“J'aime les forêts travaillées et soignées par l'Homme"

On l’appelle l’artiste-semeur. Fabrice Hyber aime les arbres et consacre une grande partie de son art à représenter cet écosystème, la puissance du végétal et sa mutation. Pour Culture F, la nouvelle rubrique de l'Office national des forêts (ONF) dédiée à la création inspirée des forêts sous toutes ses formes, il répond à nos questions.
Entretien avec Fabrice Hyber, "l'artiste-semeur"

La forêt est omniprésente dans vos œuvres : quelle relation entretenez-vous avec elle ?

La forêt est un lieu d’inspiration parcouru dans mes œuvres et dans ma vie tout entière. Déjà enfant, je récupérais les graines de mes arbres préférés pour les faire germer. C’est ce qui m’a donné envie plus tard de réaliser le projet de ma vie : semer avec l’aide de mon père plus de 100 000 arbres dans la vallée vendéenne où j’ai grandi. J’ai planté toute une forêt dans ce lieu que mes parents exploitaient et que j’ai acheté lorsque j’étais étudiant pour protéger mes parents et l’environnement. Aujourd’hui, j’aime m’y promener.

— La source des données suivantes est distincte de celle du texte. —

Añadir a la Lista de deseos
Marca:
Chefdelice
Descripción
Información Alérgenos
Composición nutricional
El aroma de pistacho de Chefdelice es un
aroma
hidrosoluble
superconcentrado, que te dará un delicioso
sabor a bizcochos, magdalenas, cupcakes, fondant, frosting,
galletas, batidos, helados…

Je suis fasciné par le fonctionnement de la forêt et son écosystème. Nous, les humains, copions son modèle. Dans la ville par exemple, nos habitations sont semblables à des habitats naturels. La ville est organique, comme la forêt. Je trouve aussi incroyable d’observer à quel point la nature sait reprendre ses droits partout où elle le peut. Il suffit d’un espace inhabité, d’une friche, pour voir le végétal se déployer et se transformer. Comme si elle ne supportait pas le vide.

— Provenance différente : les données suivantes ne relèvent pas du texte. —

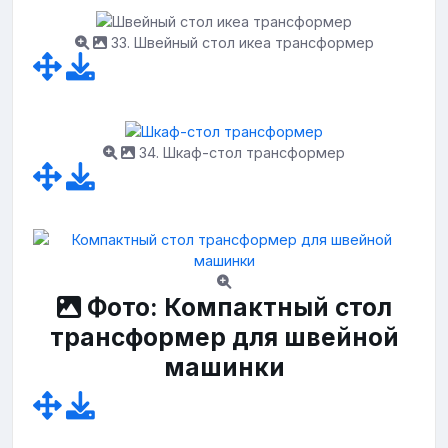
33. Швейный стол икеа трансформер
34. Шкаф-стол трансформер
Фото: Компактный стол
трансформер для швейной
машинки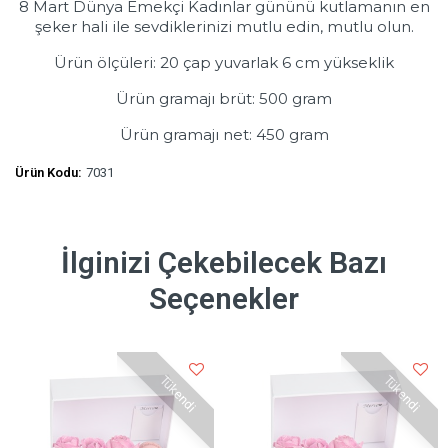
8 Mart Dünya Emekçi Kadınlar gününü kutlamanın en
şeker hali ile sevdiklerinizi mutlu edin, mutlu olun.
Ürün ölçüleri: 20 çap yuvarlak 6 cm yükseklik
Ürün gramajı brüt: 500 gram
Ürün gramajı net: 450 gram
Ürün Kodu:
7031
İlginizi Çekebilecek Bazı
Seçenekler
Tükendi
Tükendi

Depuis son plus jeune âge, l'artiste trouve son inspiration au coeur de la forêt et se plaît à l'intégrer dans chacune de ses oeuvres. - ©Alice Audoin

Quel type de forêts vous attire le plus ?

Pour moi, les plus inspirantes ne sont pas seulement les forêts primaires, mais celles où l’humain se trouve, agit, et dont il peut prendre soin. J’aime les forêts qui reflètent un mode de vie. Ce sont celles-ci que l’on retrouve le plus dans mes œuvres. Les forêts avec des multitudes d’essences : on y apprend beaucoup de choses, davantage que dans une forêt monoculture.

La représentation de l’arbre est une constante dans vos créations ?

Pour beaucoup d’entre elles, oui. Au départ, ce n’était d’ailleurs pas tant l’arbre que je souhaitais représenter, mais plutôt le concept de germination. Puis je me suis aperçu que cet arbre, avec ses racines, s’imposait naturellement. Il n’existe pas dans la réalité. C’est une représentation qui surgit à l’aide du mélange entre dessins et écritures. Puis je recherche alors l’arbre ou la plante qui y ressemble… et souvent je le trouve : surprenant.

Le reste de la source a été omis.